What we want to do is to improve the algorithm that Neelamani, Dash and Baraniuk [5] solved the JPEG CHEst problem. The algorithm used in [5] is heuristic, because in the step (i), constructing a weakly \(\left( \frac{\pi }{3}+\epsilon \right) \)-orthogonal basis \(B_i\) for at least one lattice \(\mathcal {L}_i\), \(i\in \{1,2,\cdots ,k\}\) is uncertain. Using the property of orthogonal defect of the color-transform matrix C, we can exactly construct a \(\left( \frac{\pi }{3}+\epsilon \right) \)-orthogonal basis \(B_i\) for every lattice \(\mathcal {L}_i\), \(i\in \{1,2,\cdots ,k\}.\)

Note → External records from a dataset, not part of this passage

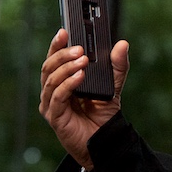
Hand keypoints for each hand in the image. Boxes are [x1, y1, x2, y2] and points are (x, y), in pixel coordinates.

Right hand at [38, 29, 129, 169]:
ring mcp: (51, 104)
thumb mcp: (113, 84)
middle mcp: (53, 90)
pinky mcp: (55, 117)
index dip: (56, 44)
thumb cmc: (103, 112)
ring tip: (82, 60)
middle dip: (62, 54)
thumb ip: (117, 65)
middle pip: (48, 67)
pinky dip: (67, 84)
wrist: (105, 139)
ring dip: (66, 68)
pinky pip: (57, 97)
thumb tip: (122, 44)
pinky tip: (79, 77)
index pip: (54, 58)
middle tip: (78, 48)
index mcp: (63, 80)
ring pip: (50, 80)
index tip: (64, 31)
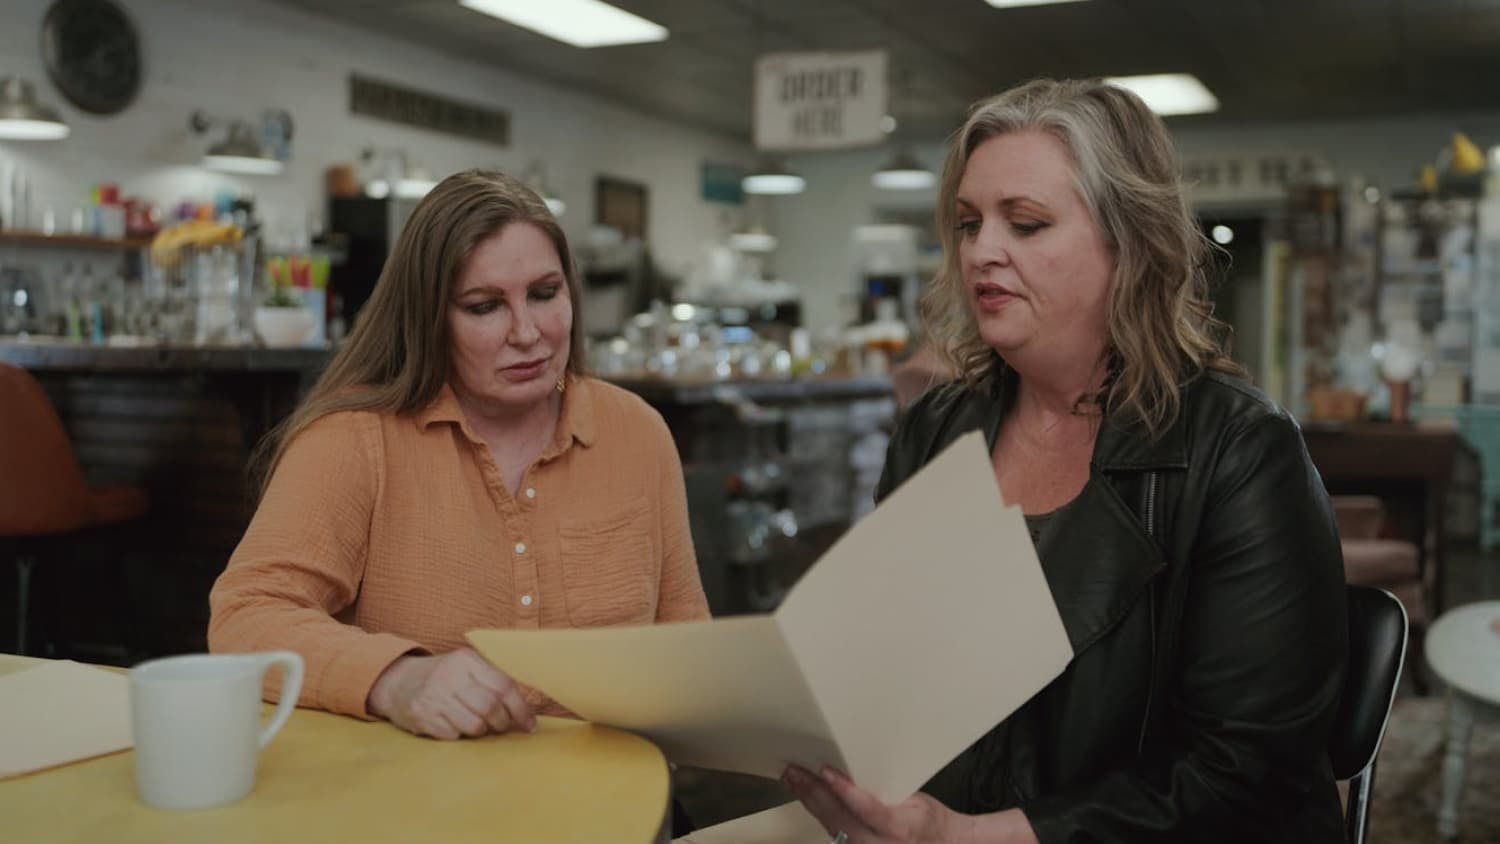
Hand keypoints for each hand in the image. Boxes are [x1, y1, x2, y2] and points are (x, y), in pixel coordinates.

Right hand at [367, 648, 535, 738]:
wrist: (397, 682)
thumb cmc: (443, 678)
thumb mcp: (466, 668)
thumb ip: (494, 682)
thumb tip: (528, 710)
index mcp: (466, 660)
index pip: (503, 685)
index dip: (520, 708)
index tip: (529, 724)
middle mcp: (449, 676)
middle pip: (490, 707)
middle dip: (502, 723)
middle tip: (503, 727)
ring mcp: (433, 697)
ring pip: (474, 726)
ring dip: (482, 731)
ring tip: (477, 724)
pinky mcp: (421, 716)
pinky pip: (453, 736)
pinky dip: (460, 735)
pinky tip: (454, 725)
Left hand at [783, 766, 959, 843]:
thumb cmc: (928, 821)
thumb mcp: (917, 799)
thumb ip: (886, 790)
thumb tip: (858, 765)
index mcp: (900, 827)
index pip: (869, 810)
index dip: (845, 791)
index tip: (827, 772)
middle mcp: (880, 843)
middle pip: (841, 818)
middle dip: (814, 792)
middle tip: (795, 770)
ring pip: (831, 825)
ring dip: (809, 801)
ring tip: (792, 780)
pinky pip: (832, 831)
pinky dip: (817, 812)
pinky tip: (804, 797)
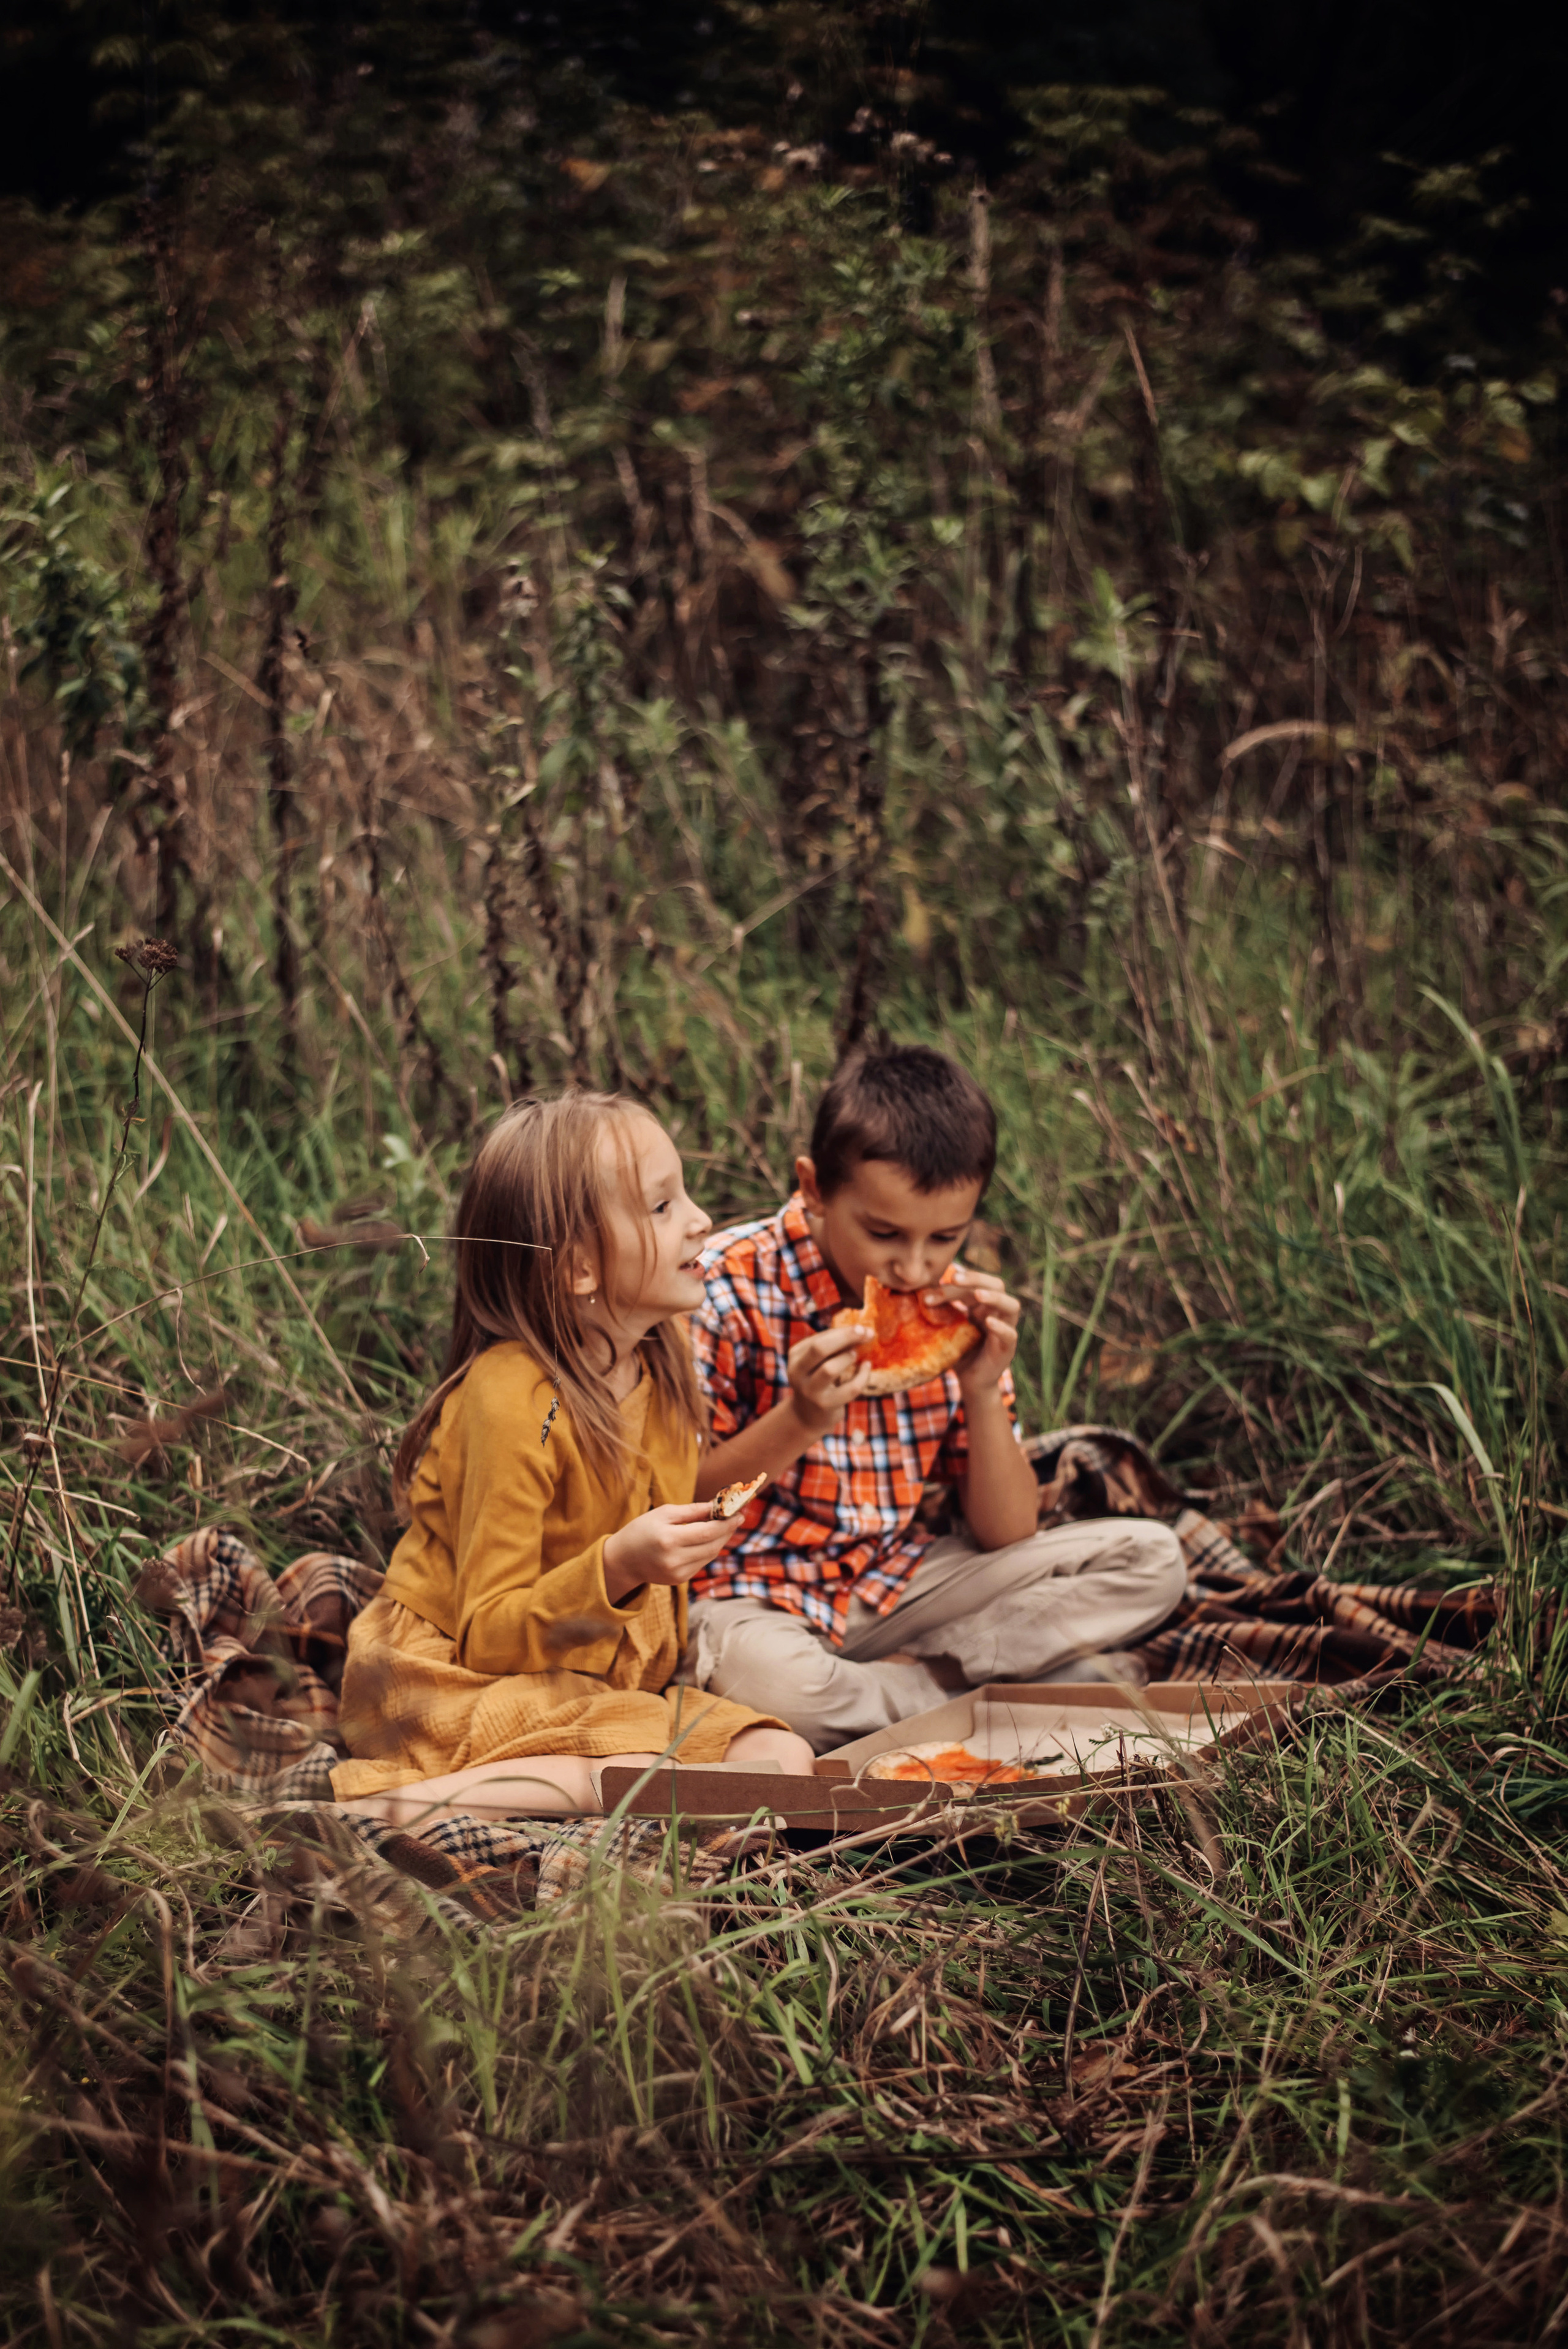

Neelamani, Dash and Baraniuk [5] have verified that all C’s used in practice are weakly \(\left( \frac{\pi }{3}+\epsilon \right) \)-orthogonal, with \(0<\epsilon \leqslant \frac{\pi }{6}\), while we have verified that all C’s used in practice whose orthogonal defect is less than \(\frac{2}{\sqrt{3}}.\) By Theorem 6, we find that the Minkowski-reduced basis of lattice spanned by all C’s used in practice is \(\left( \frac{\pi }{3}+\epsilon \right) \)-orthogonal. We can use the greedy algorithm to find the Minkowski-reduced basis of the lattice. From now on, the algorithm becomes a deterministic algorithm. And because C’s used in practice whose orthogonal defect is less than \(\frac{2}{\sqrt{3}}\), we can change constraint 1 as follows: the \(U_i\)’s are such that \(B_iU_i^{-1}\)’s orthogonal defect is less than \(\frac{2}{\sqrt{3}}\). In step (iii) of the algorithm in [5], besides satisfy the constraint 3 and constraint 4 at first, every unimodular matrix \(U_{ij}\) should satisfy the following constraint: every unimodular matrix \(U_{ij}\) by \(B_i\) is some basis \(M_i\) of lattice \(\mathcal {L}_i\), if \(M_i\)s orthogonal defect is less than \(\frac{2}{\sqrt{3}}\), then go on to test the other constraints, otherwise discard the \(U_{ij}.\) Add the constraint, we will greatly reduce the number of the unimodular matrix tested.

4 Conclusion

In this paper, we derived some interesting relations among Minkowski-reduced basis, orthogonal defect and nearly orthogonal lattice basis. We prove that the angle between Minkowski-reduced basis vectors is in \(\left[ \frac{\pi }{3},\frac{2\pi }{3}\right] \), and if the orthogonal defect of 3-dimension lattice \(\mathcal {L}\) is less than \(\frac{2}{\sqrt{3}}\), the Minkowski-reduced basis of the lattice is \(\frac{\pi }{3}\)-orthogonal. We use the property of the Minkowski-reduced basis to improve the algorithm in [5] by removing the heuristic hypothesis, thus our algorithm is deterministic. We also use the orthogonal defect to constraint the unimodular matrix to greatly reduce the number of the unimodular matrix that should be tested next.